Precursors for direct-write nanofabrication with electrons

Focused electron beam-induced deposition (FEBID) is a maskless, direct-write nanolithography approach for the growth of nanostructures. In recent years, significant progress has been made demonstrating highly controlled writing processes with complex nanostructure geometries and intricate methods of preparing inorganic deposits of sufficient purity for applications in materials science and condensed matter physics. For instance, fields of research include sensors, electrical contacts, magnetics, photonics etc. The deposition process itself is simple and highly complex at the same time. Interdisciplinary efforts are required to understand individual reaction paths in the molecule-electron interactions and the impact of several parameters governing the overall process that determines the material's composition.
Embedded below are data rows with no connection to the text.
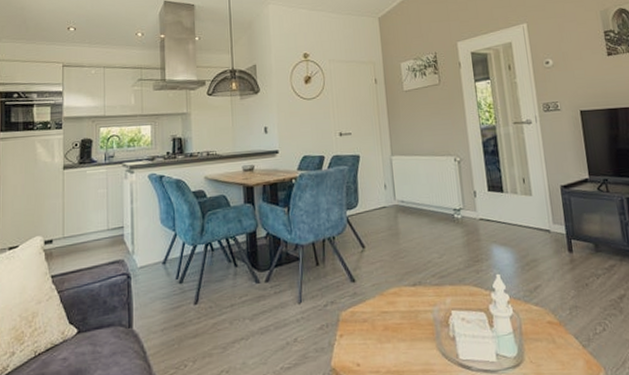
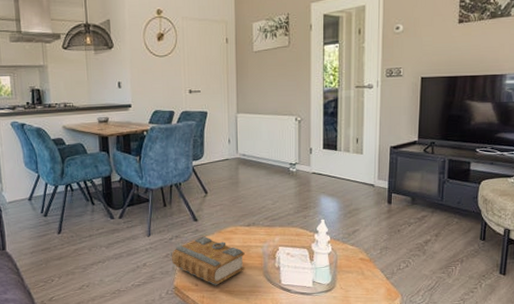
book: none [326,300,415,366] -> present [171,236,245,286]

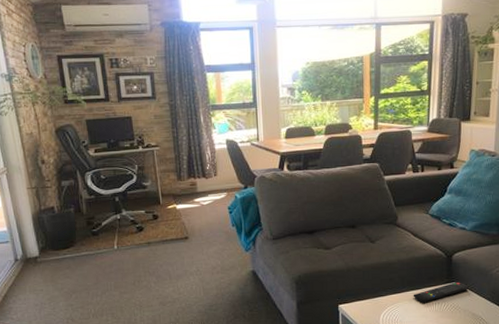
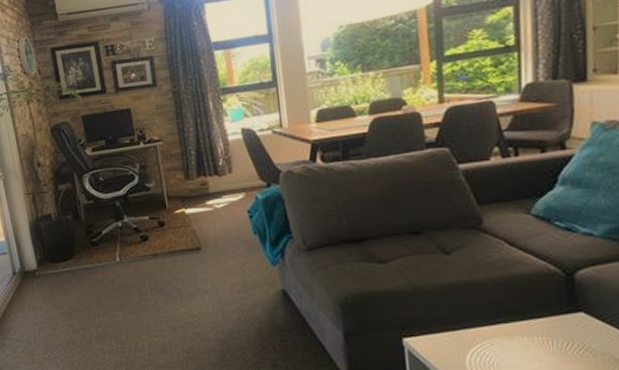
remote control: present [413,282,470,303] -> none [515,312,608,341]

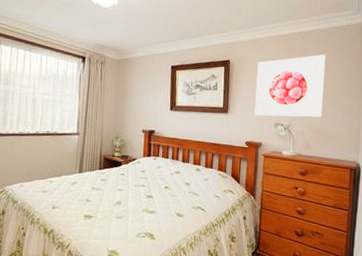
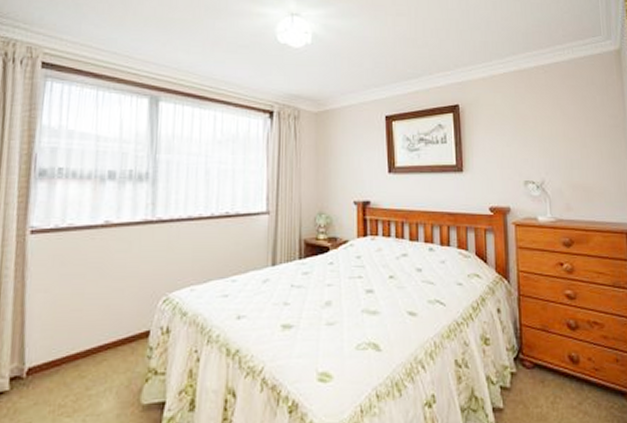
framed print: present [254,54,326,118] -> none [494,90,581,173]

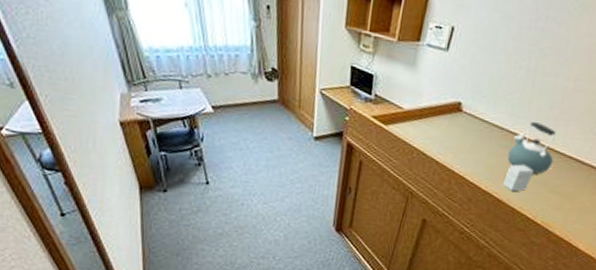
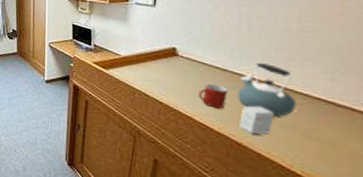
mug: none [473,142,501,168] -> present [199,83,228,109]

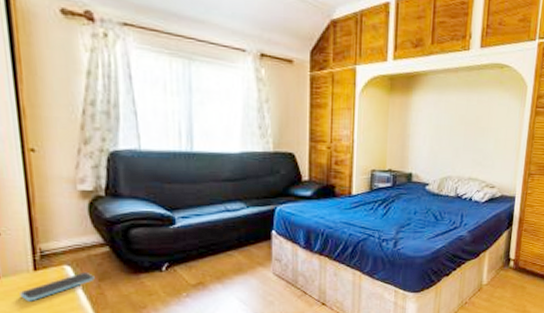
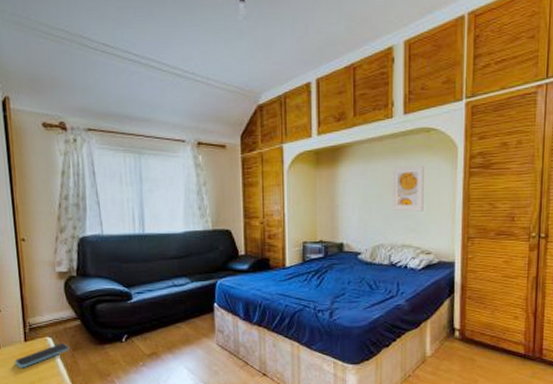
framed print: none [462,100,495,146] -> present [392,166,424,212]

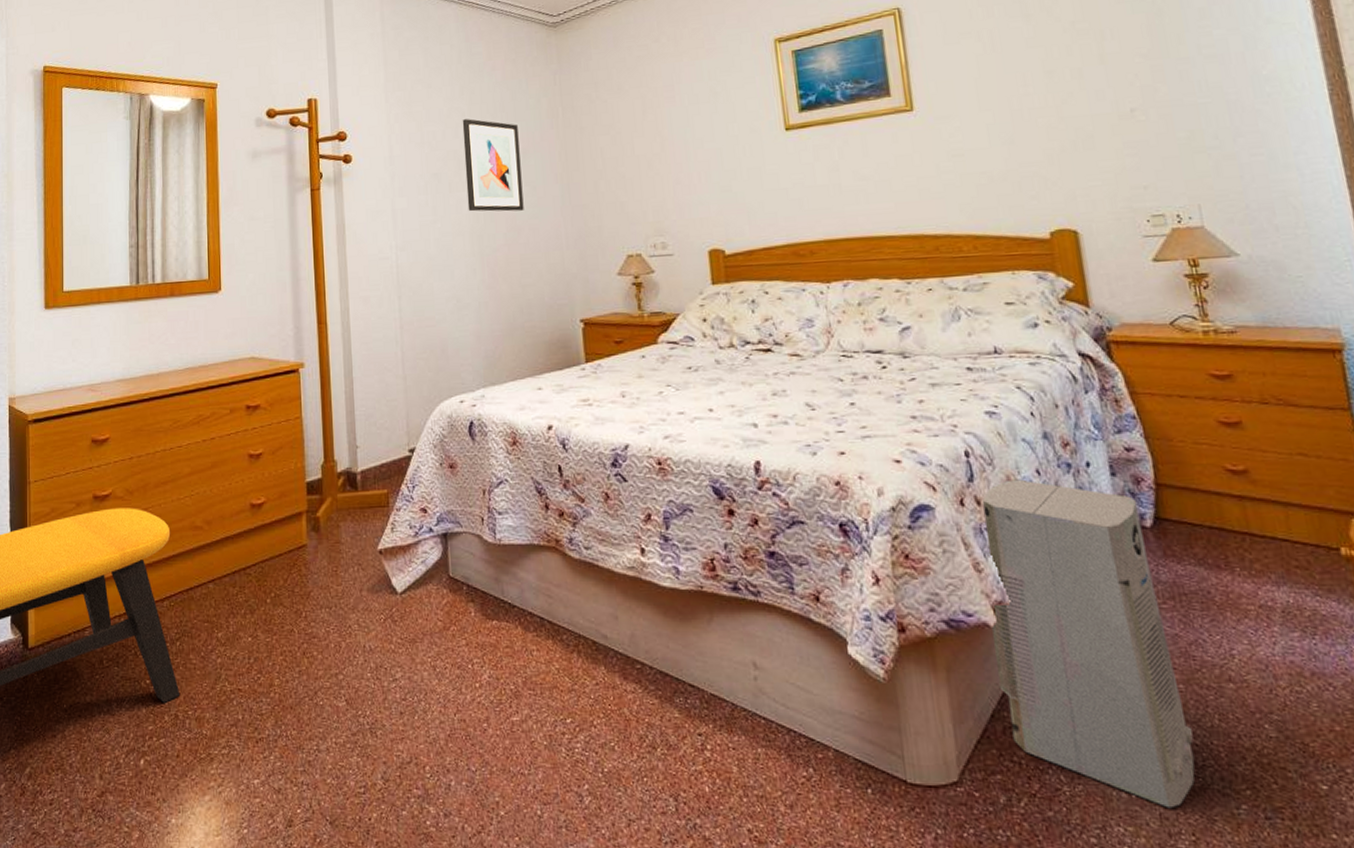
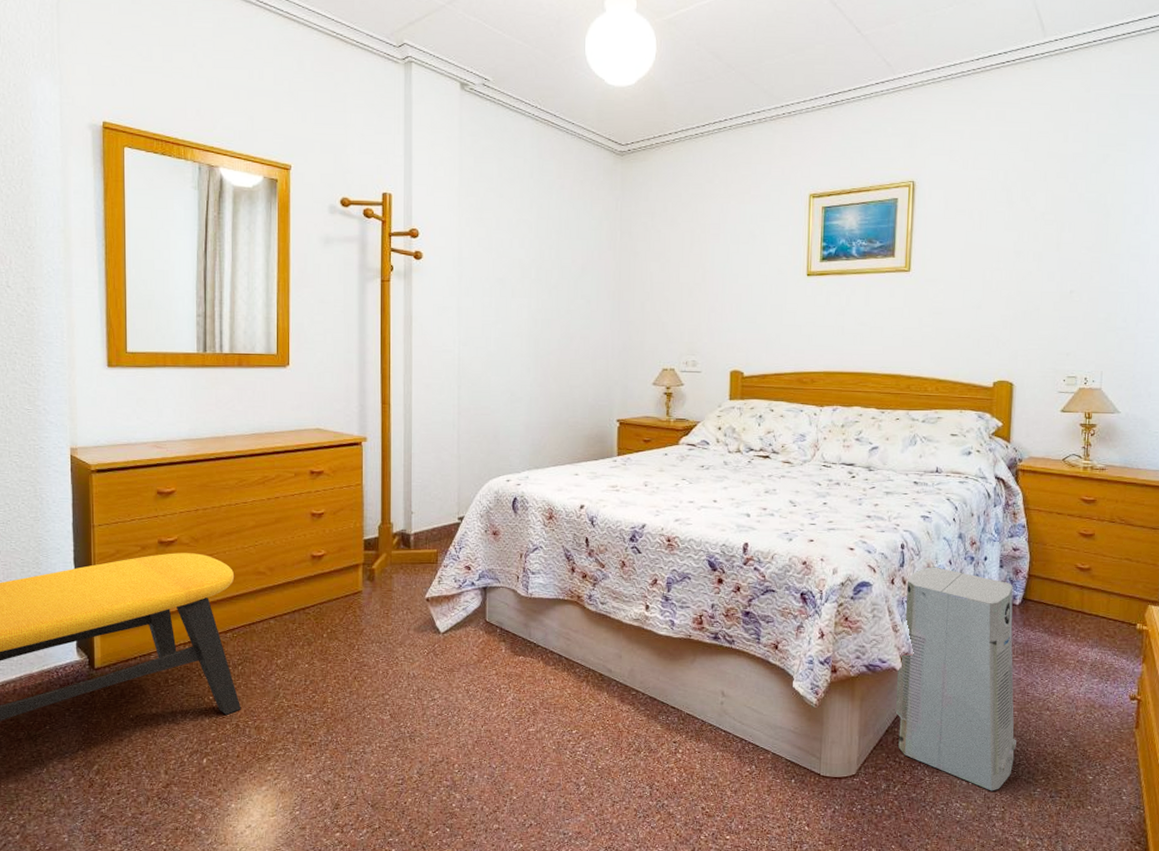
wall art: present [462,119,524,212] -> none [527,231,579,321]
Since the deposition hinges on volatile precursors, a description of chemical aspects and potential avenues for the development of tailored precursor synthesis are described herein. Literature data are used to describe the process and the influence of the precursor constitution on the deposits' nature. Results on molecule-electron interactions in the gas phase as well as condensed precursor layers are compared to FEBID deposit's composition illustrating the benefits and shortcomings of these supporting investigations in explaining the precursor decomposition characteristics in FEBID processes. This is also associated with the need of understanding the role of deposition conditions and reporting as many details as possible in experimental sections, which is of utmost importance in order to ensure reproducibility of reported data in the FEBID community. Moreover, we outline the potential impact of the vacuum level and associated water content in the deposition equipment on the deposited material's composition, which should be a major contributor to the compositional variations being described in the literature. A few additional experiments are suggested to unravel the impact of this parameter enabling secondary reaction paths in the FEBID process initiated by water-molecule-electron interactions. Finally, we summarize the classes of precursors used for FEBID to date and add our thoughts on approaches how to choose new precursors for this direct-write technique.